--- DATA FOR PROCESSING Enclosed Below ---
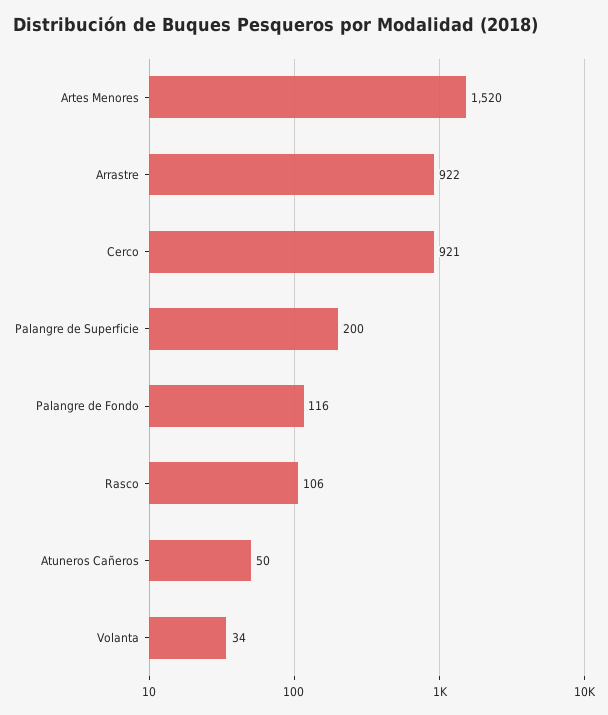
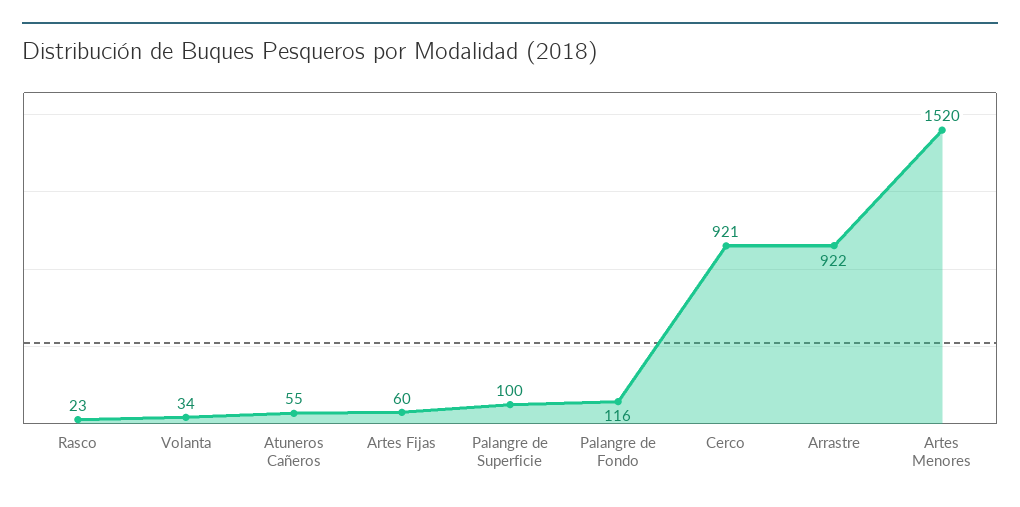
  {
    "Artes Menores": 1520,
    "Arrastre": 922,
    "Cerco": 921,
-   "Palangre de Superficie": 200,
+   "Palangre de Superficie": 100,
    "Palangre de Fondo": 116,
-   "Rasco": 106,
+   "Rasco": 23,
-   "Atuneros Cañeros": 50,
+   "Atuneros Cañeros": 55,
-   "Volanta": 34
+   "Volanta": 34,
+   "Artes Fijas": 60
  }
--- End of Enclosed DATA FOR PROCESSING ---
◆ **ASSIGNMENT**
Go through the lines above. Select every one that has the string "Atuneros".

◆ **TASK ANSWER**
-   "Atuneros Cañeros": 50,
+   "Atuneros Cañeros": 55,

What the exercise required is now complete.